> Texte de lecture
::::::

La Cour constitutionnelle centrafricaine s’anoblit !

 

Le Vendredi 5 juin 2020, la Cour constitutionnelle a émis un avis défavorable au projet de modification de la loi fondamentale, projet porté par une majorité de députés et validé par le gouvernement réuni en conseil des ministres.

 

1 – La victoire du droit et de la raison d’État.

Cette décision de la Cour est historique, en ce qu'elle consacre l'indépendance de cette institution d'une part et, d'autre part, parce qu'elle s'appuie uniquement sur des éléments de droit. Les attendus qui motivent l'avis émis par les juges constitutionnels.

Cette décision consacre la victoire du droit, mais surtout la probité et l'intelligence de la présidente de la Cour. Madame Danièle Darlan n'est pas seulement une grande spécialiste du droit constitutionnel (1), elle se révèle aussi une femme de tête et de caractère, ayant bravé les pressions et menaces qui lui ont valu ces dernières semaines une protection policière.

Sous sa conduite, la Cour constitutionnelle s'est anoblie.

 

2 – Pour un remaniement ministériel.

Parallèlement, l'avis défavorable de la cour est un désaveu cinglant pour les juristes du soir et les docteurs « sur le tas » qui ont conduit le pouvoir dans cette impasse. Il appartient désormais au président de la République de tirer les conséquences politiques de cette décision.

A priori, il ne peut pas dissoudre l'assemblée nationales dans les conditions actuelles, n'ayant pas les moyens d'organiser des élections législatives dans les délais requis (2).

::::::

> Données
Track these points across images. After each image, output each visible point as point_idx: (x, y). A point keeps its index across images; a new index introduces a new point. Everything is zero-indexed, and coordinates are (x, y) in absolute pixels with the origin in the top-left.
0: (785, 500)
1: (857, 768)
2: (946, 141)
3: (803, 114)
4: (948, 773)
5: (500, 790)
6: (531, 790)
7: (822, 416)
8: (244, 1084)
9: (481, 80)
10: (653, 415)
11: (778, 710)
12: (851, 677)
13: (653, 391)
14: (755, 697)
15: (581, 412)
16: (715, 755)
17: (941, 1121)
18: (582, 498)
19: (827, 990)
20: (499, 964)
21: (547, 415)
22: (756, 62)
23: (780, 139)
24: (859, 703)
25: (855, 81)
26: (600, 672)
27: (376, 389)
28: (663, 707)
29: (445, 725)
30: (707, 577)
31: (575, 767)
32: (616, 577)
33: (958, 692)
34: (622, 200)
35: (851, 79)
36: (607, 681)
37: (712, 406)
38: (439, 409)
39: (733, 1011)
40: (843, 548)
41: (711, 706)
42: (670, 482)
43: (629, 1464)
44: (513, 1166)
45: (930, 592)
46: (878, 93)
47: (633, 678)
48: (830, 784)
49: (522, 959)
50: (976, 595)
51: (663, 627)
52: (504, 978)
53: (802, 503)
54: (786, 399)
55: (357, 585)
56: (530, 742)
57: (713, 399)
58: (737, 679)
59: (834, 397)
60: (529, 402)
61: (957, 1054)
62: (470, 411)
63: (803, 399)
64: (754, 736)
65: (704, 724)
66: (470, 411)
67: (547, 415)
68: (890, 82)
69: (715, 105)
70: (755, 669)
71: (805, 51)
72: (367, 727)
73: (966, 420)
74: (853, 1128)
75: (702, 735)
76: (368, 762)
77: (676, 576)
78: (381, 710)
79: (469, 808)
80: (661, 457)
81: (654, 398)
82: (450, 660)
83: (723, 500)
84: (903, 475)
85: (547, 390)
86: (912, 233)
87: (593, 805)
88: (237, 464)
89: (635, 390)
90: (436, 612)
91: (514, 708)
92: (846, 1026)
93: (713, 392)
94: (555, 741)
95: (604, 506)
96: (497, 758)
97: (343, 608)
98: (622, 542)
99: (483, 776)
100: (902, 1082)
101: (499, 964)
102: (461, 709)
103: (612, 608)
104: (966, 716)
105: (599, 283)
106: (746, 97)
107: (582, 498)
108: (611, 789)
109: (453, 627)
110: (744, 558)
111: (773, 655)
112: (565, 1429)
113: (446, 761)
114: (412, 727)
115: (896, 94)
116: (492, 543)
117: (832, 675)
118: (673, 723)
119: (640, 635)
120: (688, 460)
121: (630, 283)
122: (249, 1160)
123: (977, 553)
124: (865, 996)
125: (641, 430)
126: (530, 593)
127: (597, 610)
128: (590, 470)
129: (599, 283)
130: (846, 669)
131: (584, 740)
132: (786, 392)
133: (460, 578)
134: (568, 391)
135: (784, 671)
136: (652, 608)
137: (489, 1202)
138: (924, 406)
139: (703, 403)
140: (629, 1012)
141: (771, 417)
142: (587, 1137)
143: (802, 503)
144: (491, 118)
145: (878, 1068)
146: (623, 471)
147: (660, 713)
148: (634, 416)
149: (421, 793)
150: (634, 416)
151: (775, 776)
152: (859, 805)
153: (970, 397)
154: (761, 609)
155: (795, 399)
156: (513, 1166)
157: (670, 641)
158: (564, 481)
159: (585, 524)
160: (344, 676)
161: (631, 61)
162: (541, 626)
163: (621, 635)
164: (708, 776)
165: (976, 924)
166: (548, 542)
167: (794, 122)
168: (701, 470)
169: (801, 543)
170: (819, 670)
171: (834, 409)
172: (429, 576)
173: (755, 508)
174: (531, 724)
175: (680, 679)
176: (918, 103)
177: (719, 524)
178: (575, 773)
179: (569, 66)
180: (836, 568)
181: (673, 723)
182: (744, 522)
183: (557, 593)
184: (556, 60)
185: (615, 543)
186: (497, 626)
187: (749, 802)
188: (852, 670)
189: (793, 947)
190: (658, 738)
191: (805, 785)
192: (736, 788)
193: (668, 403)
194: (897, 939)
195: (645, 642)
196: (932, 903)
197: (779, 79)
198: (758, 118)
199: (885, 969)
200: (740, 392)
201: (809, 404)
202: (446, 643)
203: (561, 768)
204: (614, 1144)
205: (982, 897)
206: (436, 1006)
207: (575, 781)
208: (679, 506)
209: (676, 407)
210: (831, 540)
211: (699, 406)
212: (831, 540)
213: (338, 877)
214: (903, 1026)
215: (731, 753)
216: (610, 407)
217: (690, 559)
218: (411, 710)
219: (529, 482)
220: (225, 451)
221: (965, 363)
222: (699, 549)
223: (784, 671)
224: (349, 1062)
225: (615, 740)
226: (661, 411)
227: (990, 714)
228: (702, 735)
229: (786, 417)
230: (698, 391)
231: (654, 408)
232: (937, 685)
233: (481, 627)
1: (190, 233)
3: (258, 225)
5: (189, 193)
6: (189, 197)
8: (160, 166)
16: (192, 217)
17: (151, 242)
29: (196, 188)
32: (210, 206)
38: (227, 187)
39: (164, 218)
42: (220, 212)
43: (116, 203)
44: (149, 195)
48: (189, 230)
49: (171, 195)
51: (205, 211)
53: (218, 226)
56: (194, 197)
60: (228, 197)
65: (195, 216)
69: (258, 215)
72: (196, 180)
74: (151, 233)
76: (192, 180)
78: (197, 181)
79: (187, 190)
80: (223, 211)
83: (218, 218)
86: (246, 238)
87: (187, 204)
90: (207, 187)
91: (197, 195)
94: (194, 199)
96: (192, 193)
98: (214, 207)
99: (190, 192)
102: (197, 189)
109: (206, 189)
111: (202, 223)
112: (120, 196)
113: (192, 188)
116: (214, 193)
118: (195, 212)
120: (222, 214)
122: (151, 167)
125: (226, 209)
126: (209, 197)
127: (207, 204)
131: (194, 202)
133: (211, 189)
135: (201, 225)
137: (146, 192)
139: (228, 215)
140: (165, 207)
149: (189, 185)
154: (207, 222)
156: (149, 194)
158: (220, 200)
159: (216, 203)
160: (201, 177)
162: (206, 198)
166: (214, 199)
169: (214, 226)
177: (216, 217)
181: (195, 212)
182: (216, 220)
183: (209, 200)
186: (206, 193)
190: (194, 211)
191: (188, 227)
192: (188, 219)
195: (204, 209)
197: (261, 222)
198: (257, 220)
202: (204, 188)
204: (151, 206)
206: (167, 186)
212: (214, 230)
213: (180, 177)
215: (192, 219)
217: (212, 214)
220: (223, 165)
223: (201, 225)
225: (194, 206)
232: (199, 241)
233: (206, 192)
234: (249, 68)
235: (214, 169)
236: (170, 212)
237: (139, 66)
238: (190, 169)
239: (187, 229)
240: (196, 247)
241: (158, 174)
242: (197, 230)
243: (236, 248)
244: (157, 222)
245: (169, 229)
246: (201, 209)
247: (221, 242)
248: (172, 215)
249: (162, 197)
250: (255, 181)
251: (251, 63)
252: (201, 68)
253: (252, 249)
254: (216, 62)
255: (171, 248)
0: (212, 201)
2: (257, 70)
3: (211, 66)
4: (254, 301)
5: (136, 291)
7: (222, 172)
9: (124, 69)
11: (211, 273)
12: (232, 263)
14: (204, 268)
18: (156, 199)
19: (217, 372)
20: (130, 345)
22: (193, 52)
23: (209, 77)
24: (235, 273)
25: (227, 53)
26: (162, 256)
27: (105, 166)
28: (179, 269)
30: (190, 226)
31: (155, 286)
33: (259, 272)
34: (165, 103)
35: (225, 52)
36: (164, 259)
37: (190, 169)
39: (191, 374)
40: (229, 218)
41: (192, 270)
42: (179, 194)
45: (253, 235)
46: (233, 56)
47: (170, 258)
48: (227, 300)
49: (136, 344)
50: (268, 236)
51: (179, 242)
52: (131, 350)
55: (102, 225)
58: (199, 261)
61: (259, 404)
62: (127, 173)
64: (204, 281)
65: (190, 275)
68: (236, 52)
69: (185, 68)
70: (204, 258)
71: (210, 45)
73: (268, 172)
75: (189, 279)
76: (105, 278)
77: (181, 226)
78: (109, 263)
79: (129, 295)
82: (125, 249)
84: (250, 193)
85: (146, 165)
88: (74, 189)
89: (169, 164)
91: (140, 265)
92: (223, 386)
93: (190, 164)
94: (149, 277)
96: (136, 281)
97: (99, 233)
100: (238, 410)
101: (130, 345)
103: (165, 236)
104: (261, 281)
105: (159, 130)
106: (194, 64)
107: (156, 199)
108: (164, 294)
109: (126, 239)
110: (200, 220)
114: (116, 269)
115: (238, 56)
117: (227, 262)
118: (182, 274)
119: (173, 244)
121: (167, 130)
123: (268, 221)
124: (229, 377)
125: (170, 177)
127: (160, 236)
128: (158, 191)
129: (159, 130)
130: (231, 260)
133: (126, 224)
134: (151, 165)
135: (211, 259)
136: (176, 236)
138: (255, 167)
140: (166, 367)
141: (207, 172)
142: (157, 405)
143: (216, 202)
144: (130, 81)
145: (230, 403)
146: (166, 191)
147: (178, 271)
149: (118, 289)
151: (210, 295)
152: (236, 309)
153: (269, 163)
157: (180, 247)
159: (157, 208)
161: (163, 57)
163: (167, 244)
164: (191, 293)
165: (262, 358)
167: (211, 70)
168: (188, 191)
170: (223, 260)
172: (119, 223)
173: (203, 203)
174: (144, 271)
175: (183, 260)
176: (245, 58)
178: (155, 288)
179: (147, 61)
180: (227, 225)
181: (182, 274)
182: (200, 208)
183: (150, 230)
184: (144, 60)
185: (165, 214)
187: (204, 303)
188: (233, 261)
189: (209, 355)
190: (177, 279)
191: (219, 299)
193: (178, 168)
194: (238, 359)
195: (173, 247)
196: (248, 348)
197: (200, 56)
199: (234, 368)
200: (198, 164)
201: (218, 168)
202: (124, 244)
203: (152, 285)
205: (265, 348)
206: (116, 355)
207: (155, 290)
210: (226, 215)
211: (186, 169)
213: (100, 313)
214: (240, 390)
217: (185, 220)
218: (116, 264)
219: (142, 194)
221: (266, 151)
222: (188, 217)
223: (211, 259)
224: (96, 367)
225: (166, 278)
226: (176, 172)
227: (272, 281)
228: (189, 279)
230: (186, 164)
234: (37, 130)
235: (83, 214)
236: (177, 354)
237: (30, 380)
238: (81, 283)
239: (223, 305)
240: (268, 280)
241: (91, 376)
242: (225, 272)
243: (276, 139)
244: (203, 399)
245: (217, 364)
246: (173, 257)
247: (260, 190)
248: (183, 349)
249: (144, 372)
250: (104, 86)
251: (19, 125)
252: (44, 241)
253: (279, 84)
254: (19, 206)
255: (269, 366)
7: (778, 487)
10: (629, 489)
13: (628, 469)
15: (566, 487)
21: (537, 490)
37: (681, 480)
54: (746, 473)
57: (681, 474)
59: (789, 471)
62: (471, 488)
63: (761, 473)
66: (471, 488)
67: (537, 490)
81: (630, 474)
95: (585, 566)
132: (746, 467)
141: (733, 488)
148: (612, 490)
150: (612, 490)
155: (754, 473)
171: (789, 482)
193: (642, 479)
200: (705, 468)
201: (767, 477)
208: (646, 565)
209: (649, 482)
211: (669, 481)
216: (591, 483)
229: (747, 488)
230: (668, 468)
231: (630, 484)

::::::

> Consigne
Expliquez, en une à trois phrases, pourquoi l'article sur la Cour constitutionnelle centrafricaine qualifie d'historique l'avis rendu le 5 juin 2020.

> Corrigé détaillé
L'article qualifie cette décision d'historique pour deux raisons. D'une part, elle consacre l'indépendance de la Cour constitutionnelle. D'autre part, elle s'appuie uniquement sur des éléments de droit.